Dan, perempuan-perempuan Indonesia ini semakin unik ketika kita menarik gambaran kondisi kita yang, kalau menurut saya, berada di antara ide tentang menjunjung adat, taat menjadi umat, dan menjadi perempuan modern. Kondisi ini, adalah peluang besar untuk berjualan bagi para penjual. Dalam artikel, dicontohkan fenomena berhijab.
Isu ini memang menarik banget dua atau tiga tahun belakangan ini. Di dunia mode, bahkan menenggelamkan ide tentang mode Indonesia yang dirintis sejak tahun 80-an. Karena, yaitu lagi, konsep tentang menjunjung adat yang menggambarkan perempuan itu harus baik, bla, bla…. Taat menjadi umat dengan menutup aurat, dan perempuan modern yang tetap modis. Oke, bukan berarti saya nggak setuju yah, bagi saya pribadi ketika perempuan-perempuan berlomba-lomba menjadi good girl semuanya itu bagus dong, karena saya sendiri nggak bisa melakukaknnya, suliit! hhe.
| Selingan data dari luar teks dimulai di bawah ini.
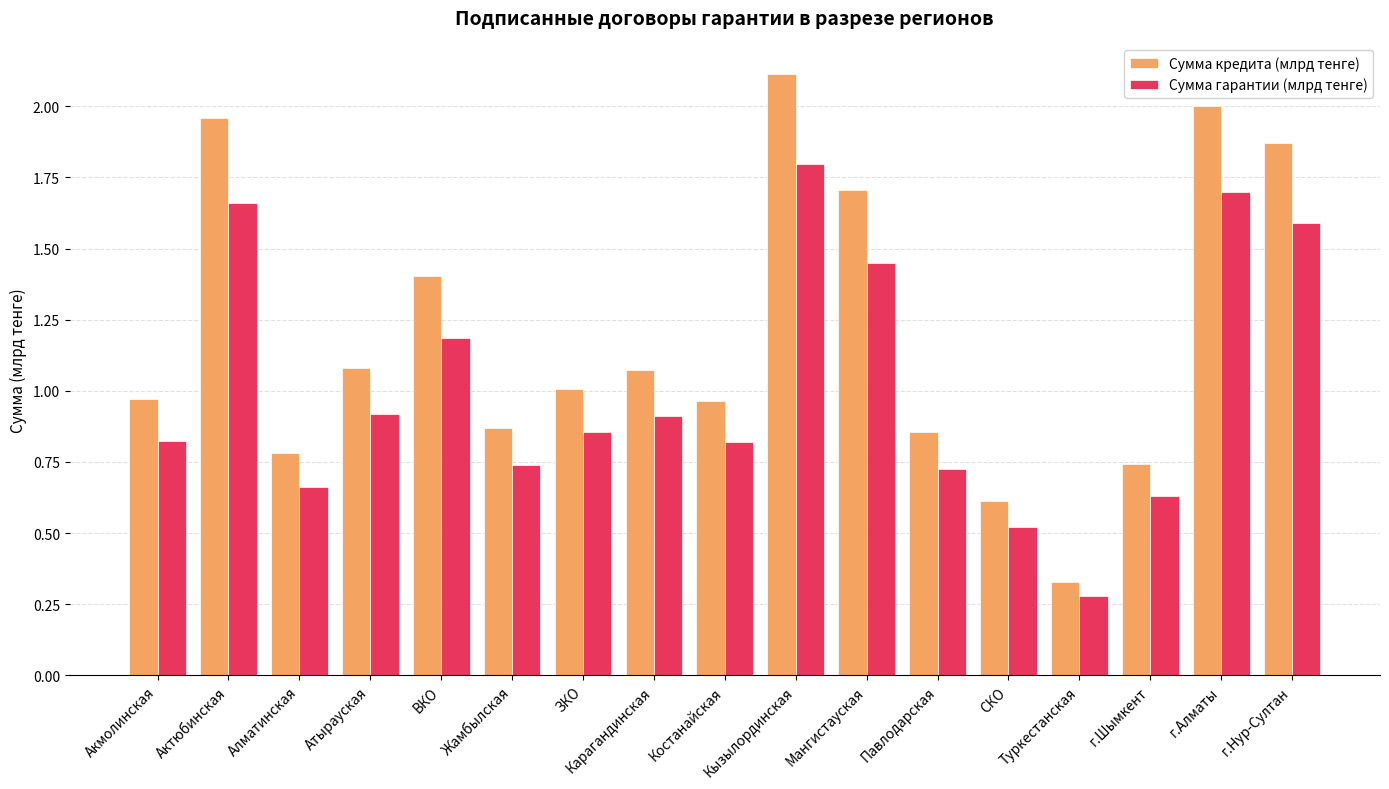

Is it true that Сумма гарантии (млрд тенге) equals 0.9 at Атырауская?

True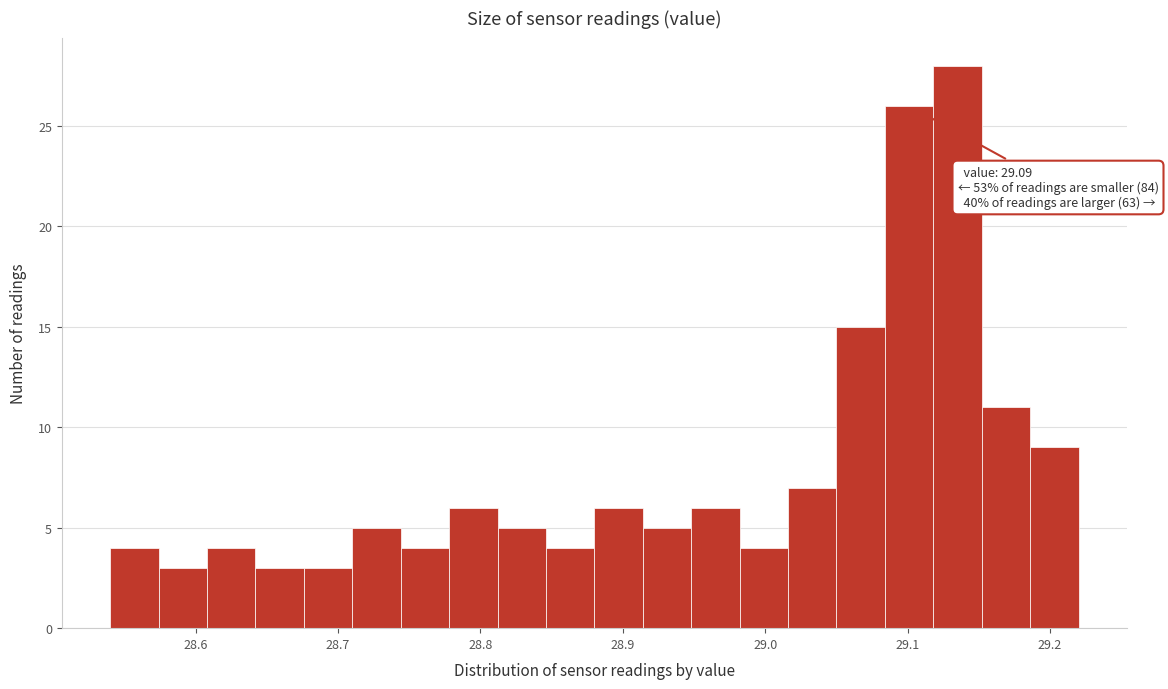

Around what value on the x-axis is the tallest bar? Give the approximate position of its centre, as read against the axis.

29.14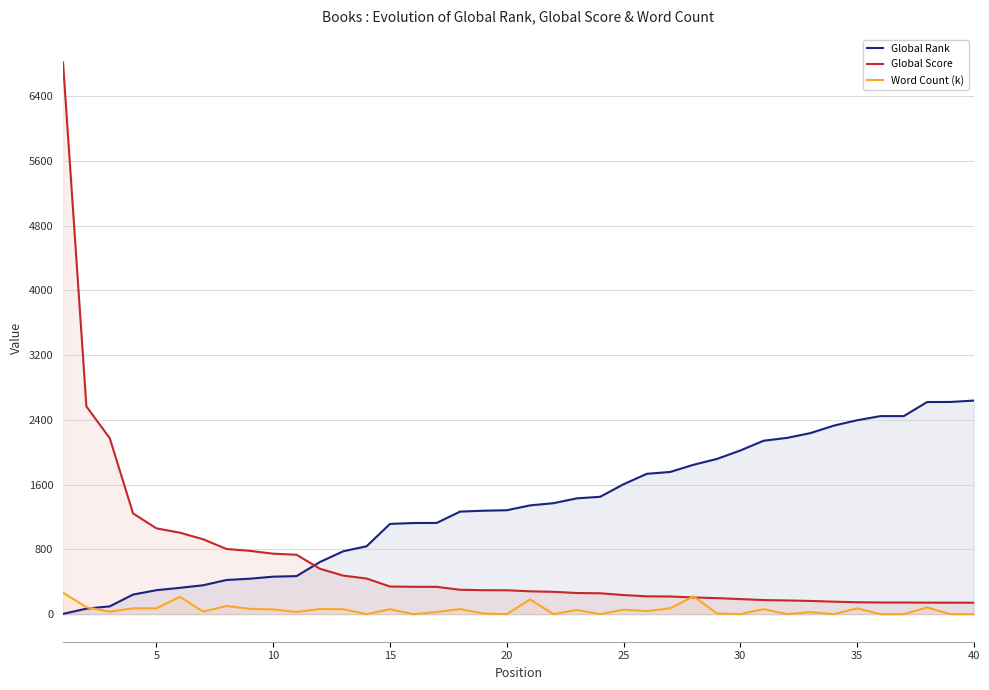

How many data points in Global Rank are above 1344?

19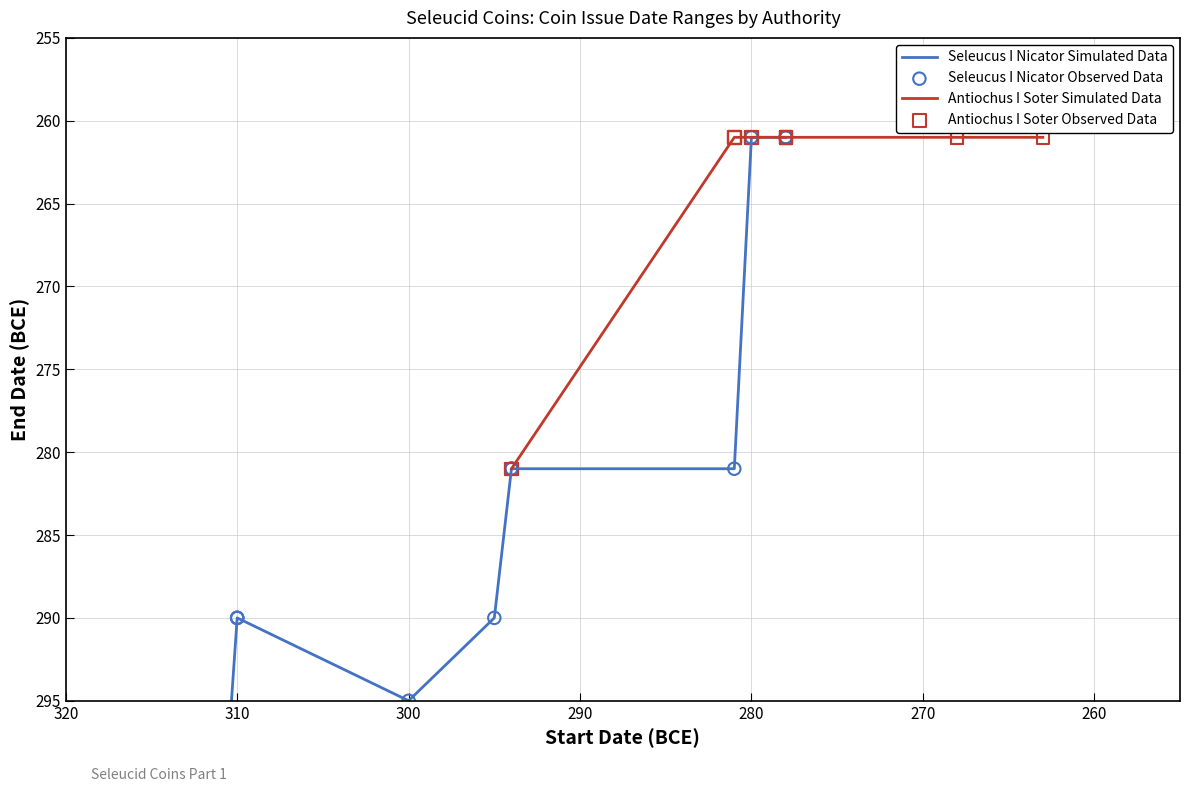

Which series contains the lowest Y value?

Seleucus I Nicator Simulated Data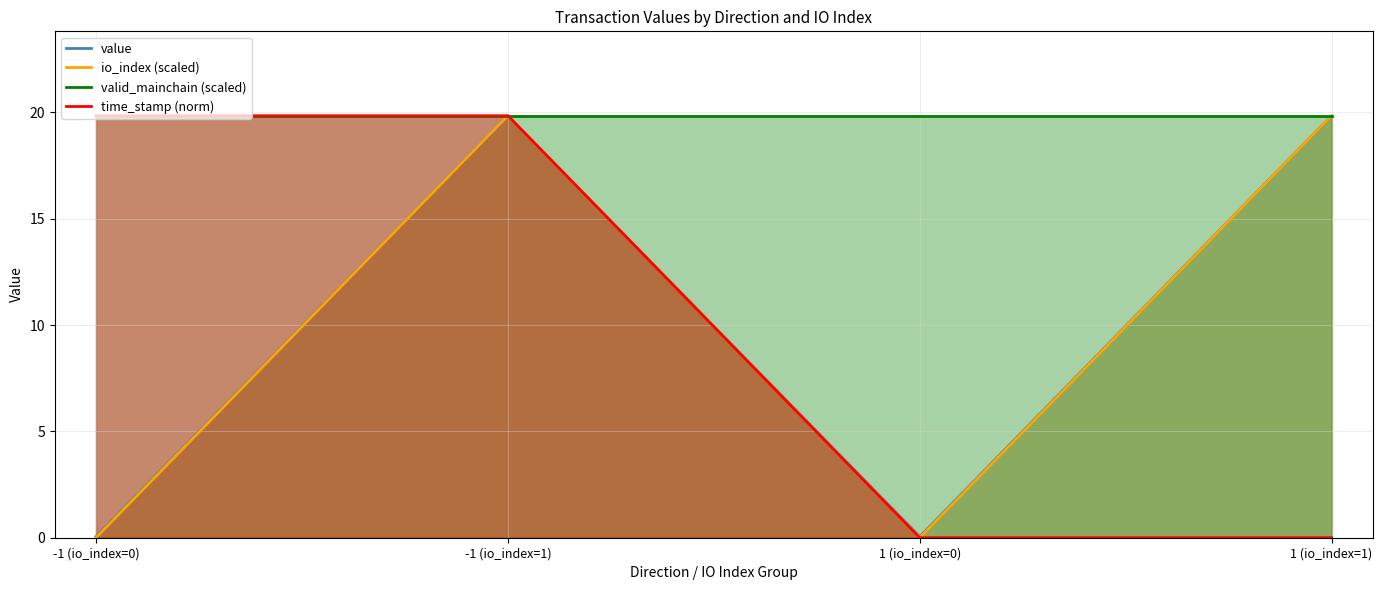

At which category is the sum across all series the highest?

-1 (io_index=1)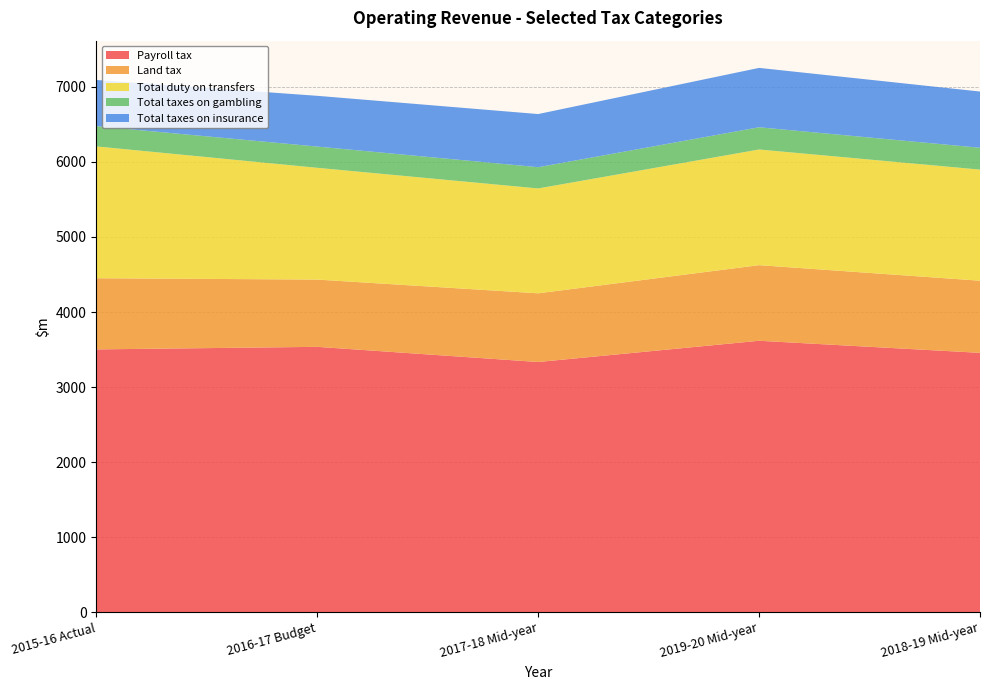

Reading right to left, extract all data points from this chart.

Payroll tax: 2018-19 Mid-year=3456	2019-20 Mid-year=3617	2017-18 Mid-year=3334	2016-17 Budget=3536	2015-16 Actual=3502
Land tax: 2018-19 Mid-year=961	2019-20 Mid-year=1007	2017-18 Mid-year=915	2016-17 Budget=896	2015-16 Actual=948
Total duty on transfers: 2018-19 Mid-year=1480	2019-20 Mid-year=1541	2017-18 Mid-year=1397	2016-17 Budget=1489	2015-16 Actual=1756
Total taxes on gambling: 2018-19 Mid-year=291	2019-20 Mid-year=296	2017-18 Mid-year=283	2016-17 Budget=283	2015-16 Actual=270
Total taxes on insurance: 2018-19 Mid-year=749	2019-20 Mid-year=791	2017-18 Mid-year=708	2016-17 Budget=676	2015-16 Actual=615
Sementara, konsep tentang mode Indonesia, yang lebih avant-garde, nggak bisa semudah itu diterima oleh perempuan Indonesia. Ajakan untuk menggunakan hijab dan pakaian tertutup, plus menjadi lebih baik di mata Tuhan, tentu akan lebih mudah diterima daripada dengan menjadi perempuan Indonesia yang berpakaian kain-kain tradisional dan lebih mengenal kekayaan busana daerah dan nasional. Kayaknya gitu sih.
Unik kan? Jadi, di sini peluang pasar baru terbuka.
Ini ngapain juga saya pagi-pagi nulis ginian. Orang-orang juga udah pada tahu kali. Hhha.
Okelah, intinya dari baca riset ini: iya, perempuan Indonesia itu gampang galau, bok! Udah si, jangan denial. Kondisinya memaksa kita jadi galau, halah! Itu padahal cuma milih produk. Bayangin dalam milih hal-hal lain??